Totally legit under the immigration laws passed by Congress.
Roberts just decided to do a "but Trump" exception to the actual law, which gives the President broad powers to exclude non-Americans from coming to the US.
Because non-Americans don't have a right to come to the US. And Americans don't have some magical right to bring in non-Americans who they want, but other Americans don't want
Unless, of course, the CJ decides to play with his magic beans
If you were the SG defending the various executive actions to increase vaccination (>100 workers, receiving medicare/medicade) what would you brief? Precedents? Limiting factor(s)? Josh has argued relevance of eviction moritorium cases ("great substantive and independent power[s]’ beyond those specifically enumerated.”) and ACA (anti-coercion principle)...what is the counter-argument?
There really is none.
Which is why I expect SCOTUS to slap this down the exact same way they slapped down the eviction moratorium
Wait. Does any State actually have the authority to force you to take a foreign substance into your body by a physically coerced injection? How can that possibly be legal? Don't you have to look at the state constitutions?

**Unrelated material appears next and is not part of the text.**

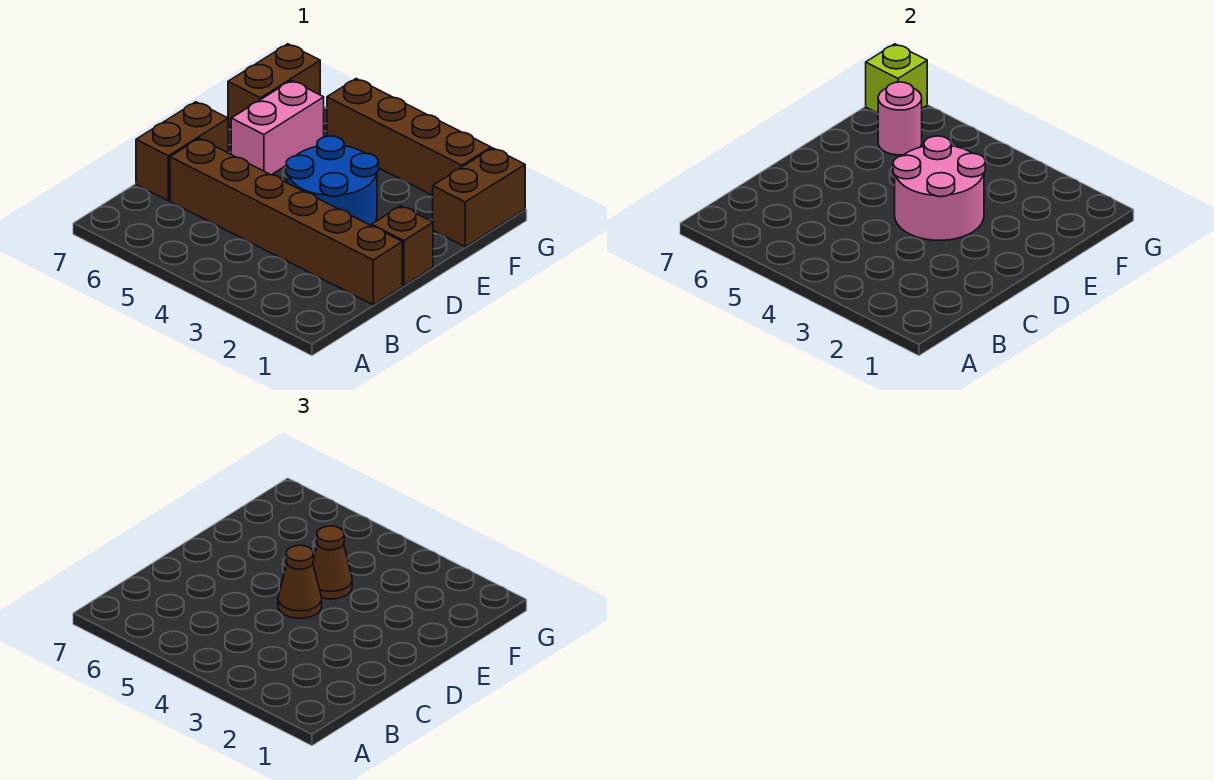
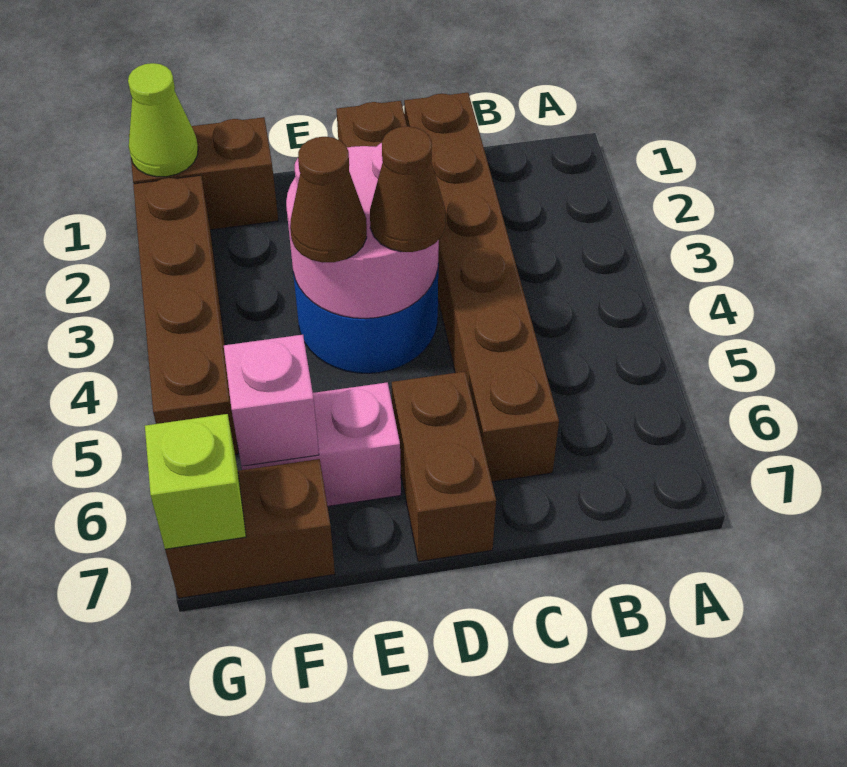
brown 1x2 brick [136,102,228,201] -> brown 1x2 brick turned to [392,372,496,562]
pink 1x1 round brick [878,82,922,155] -> pink 1x1 brick [224,335,319,466]
none -> lime 1x1 cone [128,63,198,177]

Even then...are we really saying a state can compel an individual to vaccinate against their will by force? I can see banishment or exile, but I cannot see any world where a state can physically coerce vaccination. That is a step too far. And I don't think Jacobsen ruled on that specific question (could a state physically coerce vaccination), did it?

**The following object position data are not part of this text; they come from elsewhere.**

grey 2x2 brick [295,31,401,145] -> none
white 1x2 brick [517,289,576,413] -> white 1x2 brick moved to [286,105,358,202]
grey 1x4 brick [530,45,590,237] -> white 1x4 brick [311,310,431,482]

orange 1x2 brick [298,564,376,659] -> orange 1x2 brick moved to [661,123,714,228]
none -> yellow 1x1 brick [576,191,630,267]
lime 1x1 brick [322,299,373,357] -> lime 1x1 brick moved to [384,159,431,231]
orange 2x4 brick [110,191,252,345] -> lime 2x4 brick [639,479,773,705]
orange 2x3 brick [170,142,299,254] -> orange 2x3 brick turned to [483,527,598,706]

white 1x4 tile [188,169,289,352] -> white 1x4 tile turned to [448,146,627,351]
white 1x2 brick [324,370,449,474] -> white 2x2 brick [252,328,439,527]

“Does any State actually have the authority to force you to take a foreign substance into your body by a physically coerced injection.”
Well there is lethal injection. Also they have the authority to place lead in your body based on some extremely flimsy justifications.

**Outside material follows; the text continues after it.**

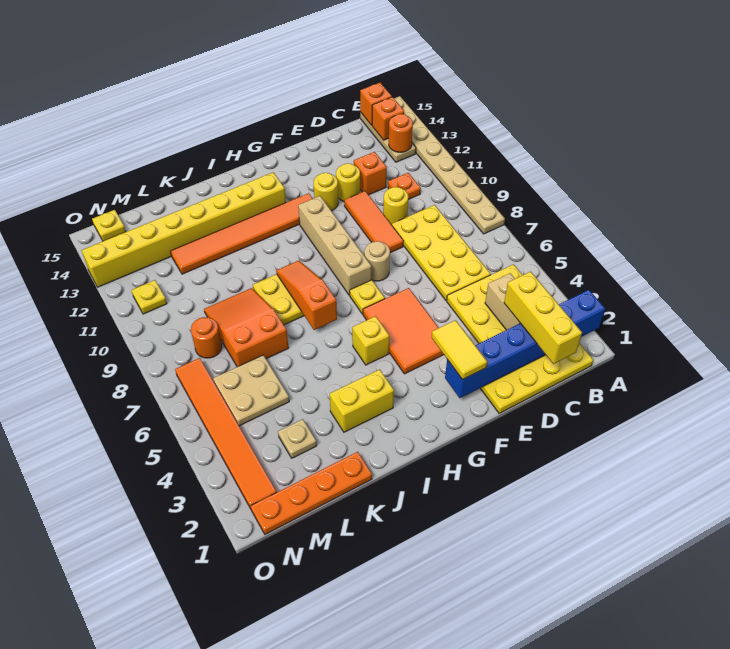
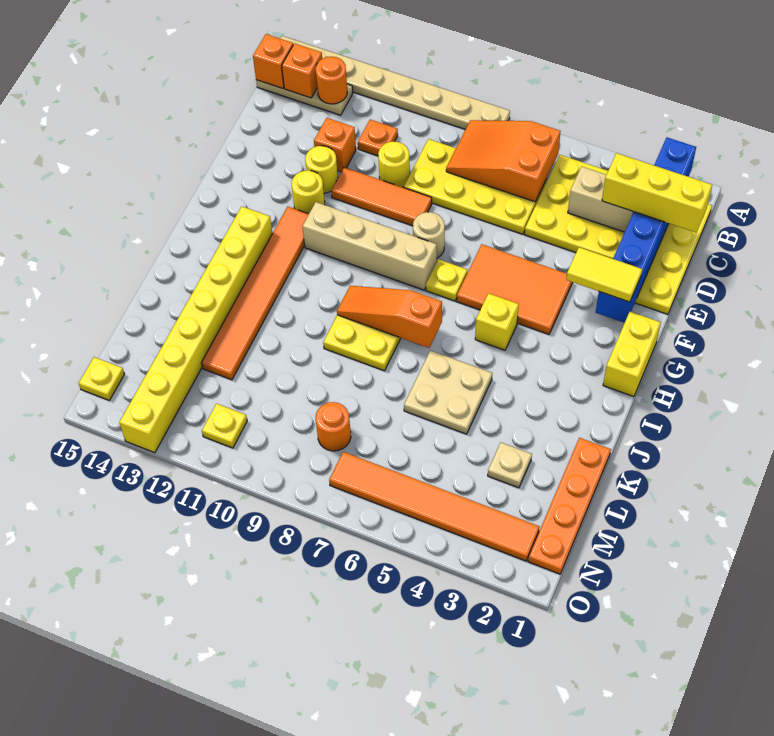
yellow 1x2 brick [330,369,394,432] -> yellow 1x2 brick moved to [603,312,661,397]
orange 2x3 slope [204,288,289,367] -> orange 2x3 slope moved to [446,120,560,202]
tan 2x2 plate [213,355,289,426] -> tan 2x2 plate moved to [404,350,492,434]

LTG....True (on both). Neither really gets to my question, though.
Is there a line wrt our individual liberties that simply cannot be crossed? Or is the State's power limitless? I have a hard time believing that there is no limit on State power.
Well, there's Rochin v. California.
Interesting case (shocks the conscience). I never knew where that phrase came from. Now I do. I learned something new today. Thanks for that cite.
BTW, the headline for this press release is an utter lie:
https://www.cdc.gov/media/releases/2021/s0806-vaccination-protection.html
The headline:
New CDC Study: Vaccination Offers Higher Protection than Previous COVID-19 Infection
The reality of the study:
In today’s MMWR, a study of COVID-19 infections in Kentucky among people who were previously infected with SAR-CoV-2 shows that unvaccinated individuals are more than twice as likely to be reinfected with COVID-19 than those who were fully vaccinated after initially contracting the virus.
So, they did not compare "vaccinated but never had covid" to "had covid but not vaccinated". They instead asked "if you've had covid, can you get more protection by also getting vaccinated."
I've gone into why their study design doesn't justify their claims. but even if you like the study, it still says nothing about whether a person who's been vaccinated, but never had covid, has s significantly less chance of catching covid than someone who's had covid, but not the vaccine
So, IOW, there's not the slightest shred of scientific evidence that people who have had covid need to take one of the vaccines as well
They also continently forgot to compare what level of protection between people who had covid three months ago with those that been vaccinated three months ago.
At this point, it is unsurprising to see the usual crowd of fearful commenters who are unable to understand that being unvaccinated is not equivalent to being infected.
Being unvaccinated poses no risk to anyone around you.
If you are infected, you are a risk to people around you whether you are vaccinated or not.